■ RECORDS FOR THIS EXERCISE:
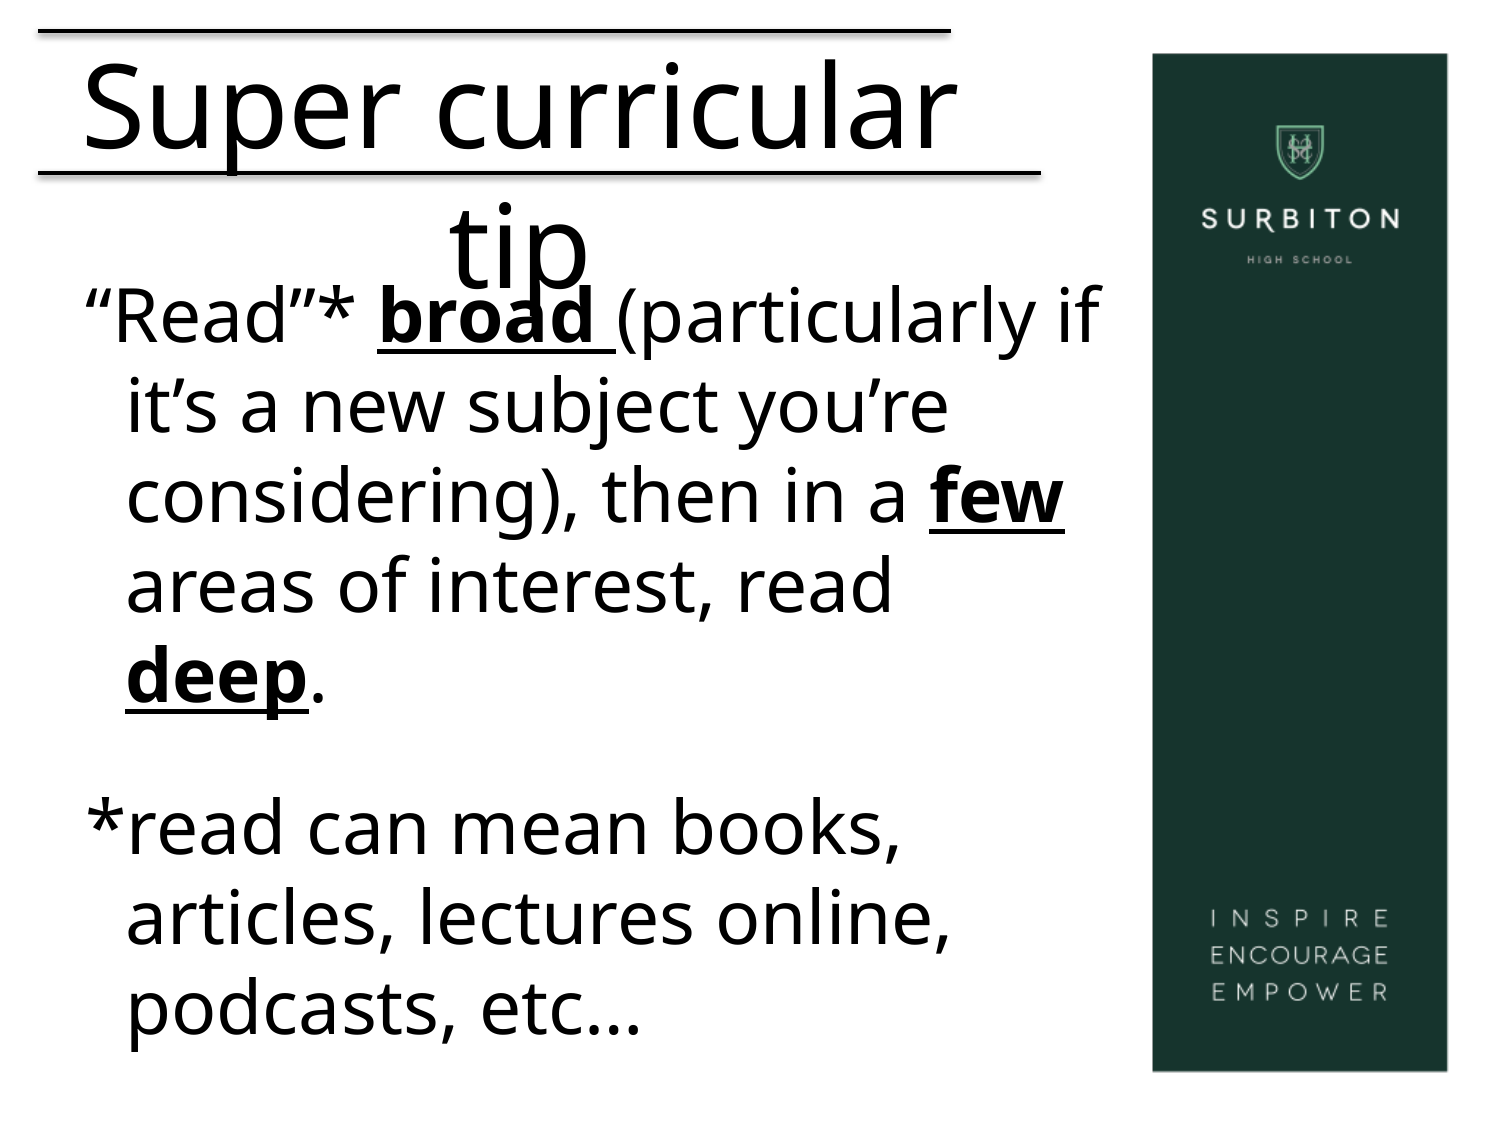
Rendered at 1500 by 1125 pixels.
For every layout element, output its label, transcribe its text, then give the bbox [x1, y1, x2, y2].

picture [0, 1, 1500, 1124]
title Super curricular tip [0, 26, 1042, 214]
list “Read”* broad (particularly if it’s a new subject you’re considering), then in a few areas of interest, read deep. *read can mean books, articles, lectures online, podcasts, etc… [75, 262, 1117, 1005]
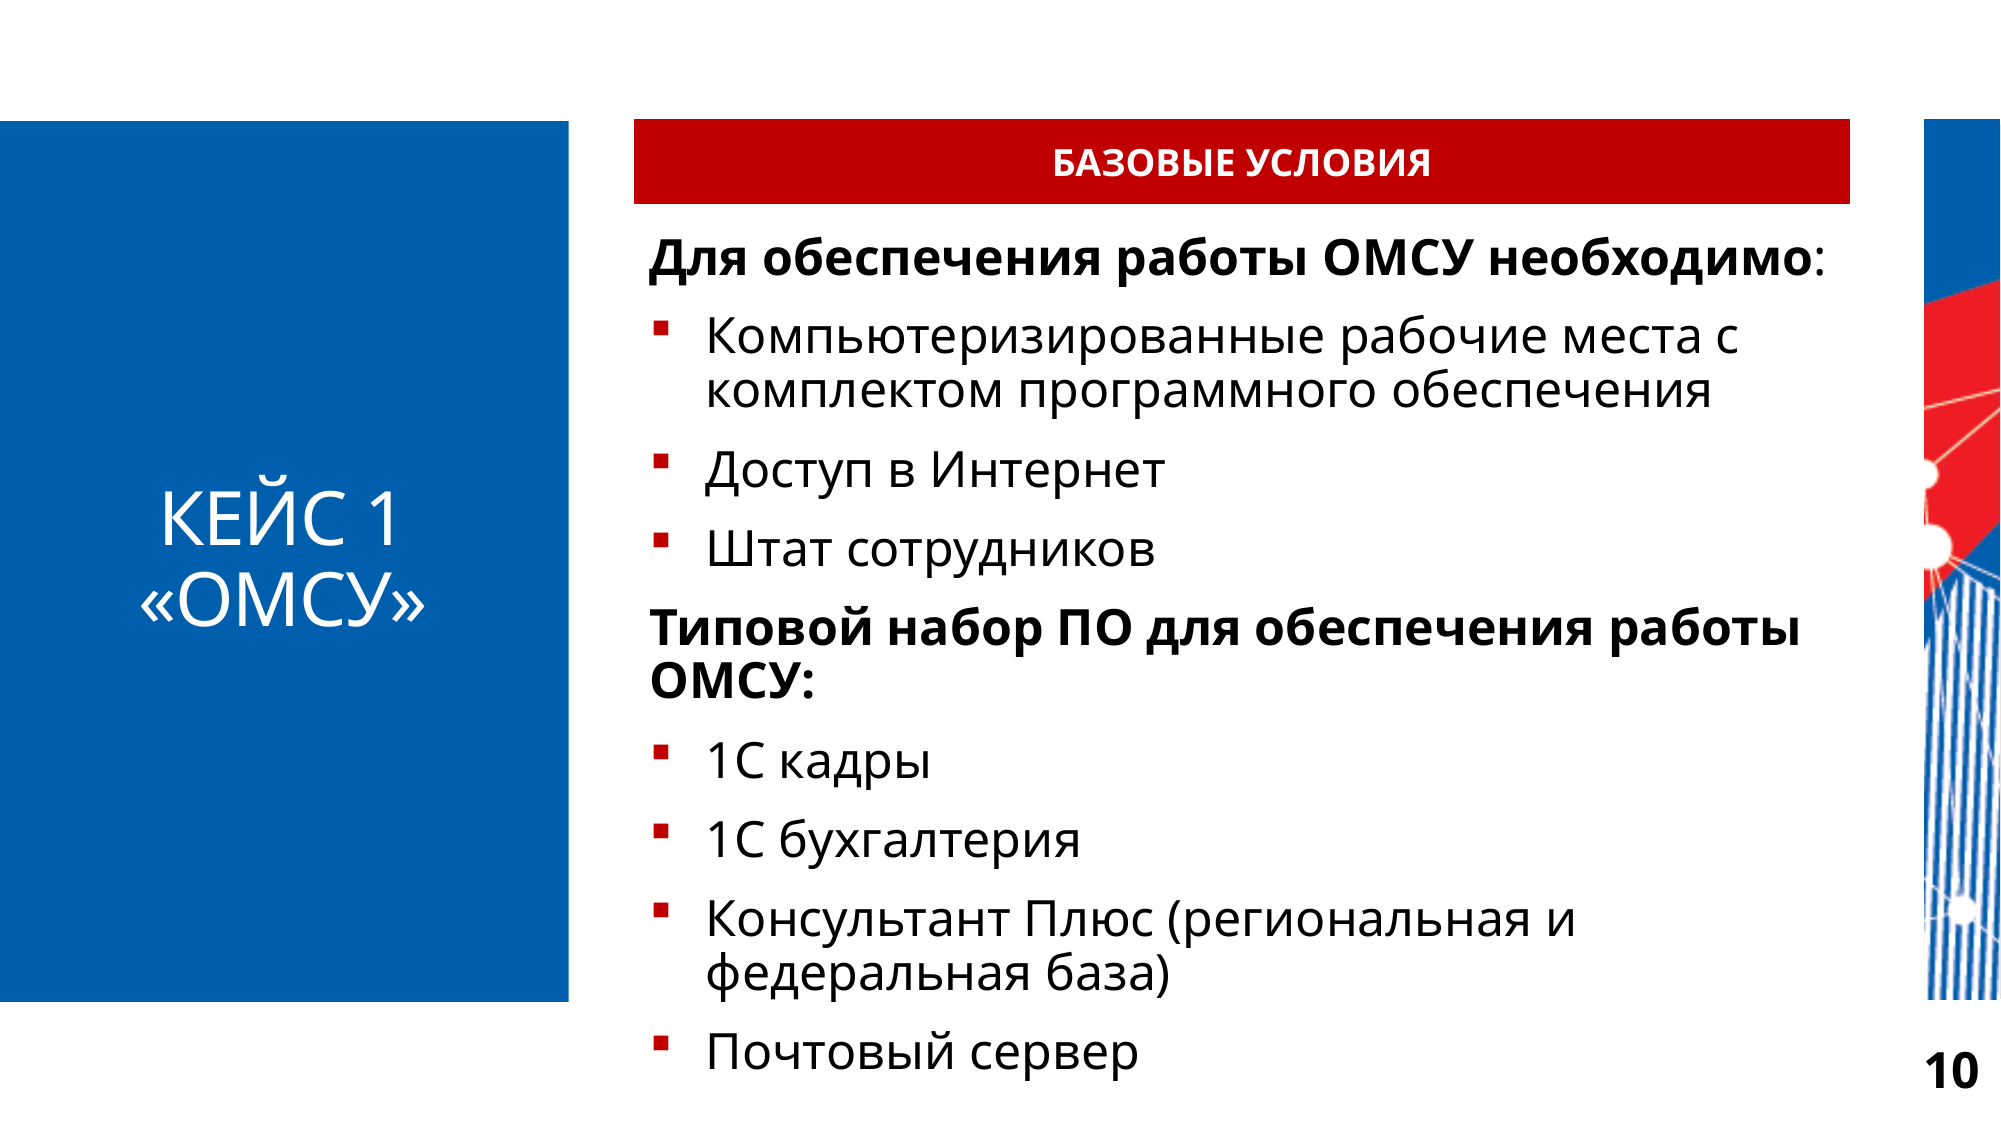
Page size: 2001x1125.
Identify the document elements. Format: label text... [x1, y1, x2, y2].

picture [0, 121, 569, 1002]
text_box Для обеспечения работы ОМСУ необходимо: Компьютеризированные рабочие места с комплектом программного обеспечения Доступ в Интернет Штат сотрудников Типовой набор ПО для обеспечения работы ОМСУ: 1С кадры 1С бухгалтерия Консультант Плюс (региональная и федеральная база) Почтовый сервер [634, 224, 1850, 1088]
picture [1923, 119, 2000, 1000]
text_box БАЗОВЫЕ УСЛОВИЯ [634, 119, 1850, 204]
slide_number 10 [1744, 1042, 1996, 1103]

■ WHAT THIS TASK INVOLVES: Return all of the material precisely as written. No picture belongs in it.

■ TASK ANSWER:
Rendered at 1500 by 1125 pixels.
For every layout element, output its label, transcribe its text, then give the bbox [x1, y1, x2, y2].

picture [0, 1, 1500, 1124]
title Super curricular tip [0, 26, 1042, 214]
list “Read”* broad (particularly if it’s a new subject you’re considering), then in a few areas of interest, read deep. *read can mean books, articles, lectures online, podcasts, etc… [75, 262, 1117, 1005]
Page size: 2001x1125.
Identify the document elements. Format: label text... [x1, y1, x2, y2].

picture [0, 121, 569, 1002]
text_box Для обеспечения работы ОМСУ необходимо: Компьютеризированные рабочие места с комплектом программного обеспечения Доступ в Интернет Штат сотрудников Типовой набор ПО для обеспечения работы ОМСУ: 1С кадры 1С бухгалтерия Консультант Плюс (региональная и федеральная база) Почтовый сервер [634, 224, 1850, 1088]
picture [1923, 119, 2000, 1000]
text_box БАЗОВЫЕ УСЛОВИЯ [634, 119, 1850, 204]
slide_number 10 [1744, 1042, 1996, 1103]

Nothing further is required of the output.